-- Instructions for the task --
Resume the passage on Douglass and the Civil War, continuing directly after its final sentence.

-- Excerpt --

The war brings about
a personal recreation
and transformation.
Douglass saw it as finally,
finally,
the coming of what
he had most hoped for.
During all the winter of 1860,
notes of preparation
for a tremendous conflict
came to us on every wind.
The South was mad and would
listen to no concessions.
They had come
to hate everything
which had the prefix "free."
Free states,
free schools,
free speech,
and freedom generally,
and they would have
no more such prefixes.
This haughty
and unreasonable attitude
of the imperious South
saved the slave
and saved the nation.
From the first, I, for one,
saw this war
as the end of slavery.
In the first year
or two of the war,
he's still
very much an outsider.
He's on the circuit speaking,
but he's just writing
in his newspaper,
month after month after month,
especially criticisms
of the Lincoln administration.
He's trying to light fires
under Republicans,
but he has no access to them.
He's not an insider at all.
The first of January 1863,
was a memorable day
in the progress of American
liberty and civilization.
This proclamation
changed everything.
Abraham Lincoln issues
the Emancipation Proclamation
in part to allow
African Americans
to join the Union cause.
They couldn't up until then.
Not only did it change
the nature of the war,
but it gave Black men,
for the first time,
the legal right
to kill white men.

-- Source material --

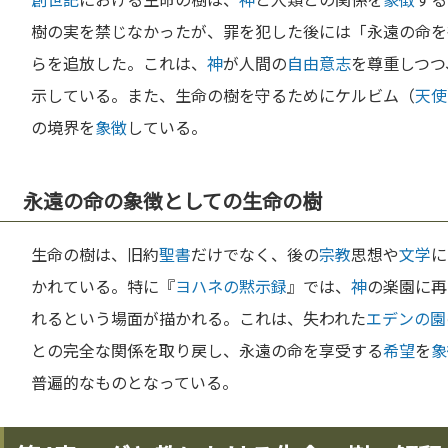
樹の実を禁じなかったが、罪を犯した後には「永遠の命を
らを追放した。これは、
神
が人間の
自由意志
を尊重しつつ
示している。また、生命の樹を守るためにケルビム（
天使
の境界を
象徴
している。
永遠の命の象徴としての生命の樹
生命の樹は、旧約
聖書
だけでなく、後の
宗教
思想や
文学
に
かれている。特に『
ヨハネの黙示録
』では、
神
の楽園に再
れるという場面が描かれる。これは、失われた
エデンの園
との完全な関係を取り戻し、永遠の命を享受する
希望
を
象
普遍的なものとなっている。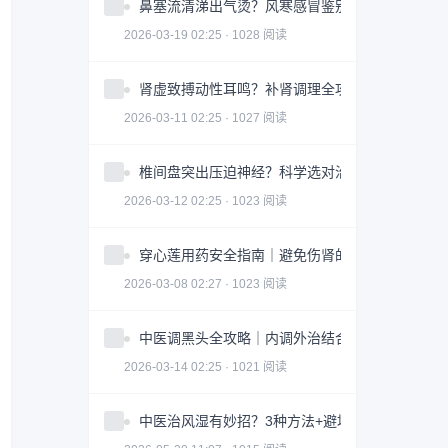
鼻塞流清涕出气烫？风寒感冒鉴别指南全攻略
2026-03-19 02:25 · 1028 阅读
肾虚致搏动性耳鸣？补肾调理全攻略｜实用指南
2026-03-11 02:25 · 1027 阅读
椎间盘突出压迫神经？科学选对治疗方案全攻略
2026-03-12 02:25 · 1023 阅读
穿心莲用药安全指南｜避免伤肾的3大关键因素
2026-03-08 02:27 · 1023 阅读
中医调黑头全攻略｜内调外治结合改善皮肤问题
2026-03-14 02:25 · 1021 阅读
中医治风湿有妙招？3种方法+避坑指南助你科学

--

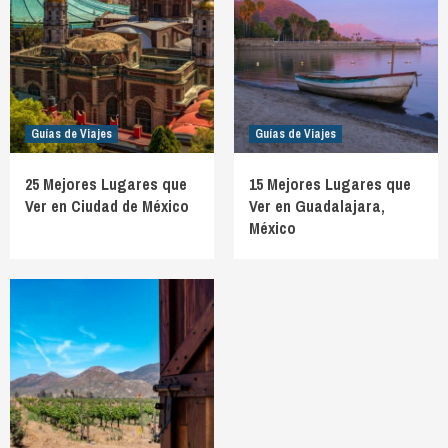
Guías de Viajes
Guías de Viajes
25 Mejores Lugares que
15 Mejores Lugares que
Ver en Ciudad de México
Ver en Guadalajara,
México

...

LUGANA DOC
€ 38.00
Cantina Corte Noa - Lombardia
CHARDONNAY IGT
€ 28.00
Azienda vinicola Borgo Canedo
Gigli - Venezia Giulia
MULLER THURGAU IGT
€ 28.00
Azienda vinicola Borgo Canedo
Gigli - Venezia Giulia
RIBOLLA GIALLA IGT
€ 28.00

-- Exercise answer --
- And then, he did what.
- Douglass always did.
He went to his desk,
he wrote a new speech.
In that speech,
he famously says,
this proclamation
has the opportunity now
to free us all from the past.
There are certain
great national acts,
which, by their relation
to universal principles,
properly belong to
the whole human family,
and Abraham Lincoln's
proclamation
of the 1st of January, 1863,
is one of these acts.
But I hold that
the proclamation,
good as it is,
will be worthless,
a miserable mockery,
unless the nation shall so far
conquer its prejudice
as to welcome into the army
full-grown Black men
to help fight
the battles of the Republic.
That paper proclamation
must now be made iron,
lead, and fire
by the prompt employment of
the Negro's arm in this contest.
I know it is said
the Negroes won't fight,
but I distrust the accuser.
I know the colored men
of the North.
I know the colored men
of the South.
They are ready to rally
under the stars and stripes
at the first tap of the drum.
Give them a chance.
Stop calling them niggers,
and call them soldiers.
Stop telling them
they can't fight,
and tell them they can fight
and shall fight,
and they will fight
and fight with vengeance.
Give them a chance.
Away with prejudice.
Away with folly.
And in this
death struggle for liberty,
country, and permanent security,
let the Black iron hand
of the colored man
fall heavily on the head
of the slave-holding traders
and rebels and lay them low.
Give them a chance!
Give them a chance.
I don't say
they are great fighters.
I don't say they will fight
better than other men.
All I say is give them a chance.
The moment you read
Frederick Douglass' words,
you think that
they were written
yesterday, literally,
especially dealing with
all the upheaval
that we have in our country.
A lot of people don't know
a lot about him,
but, I mean, that's just
American history, period.
You know we don't know
a lot about ourselves.
That's also the trick
of this country,
to try to make us forget
and have amnesia.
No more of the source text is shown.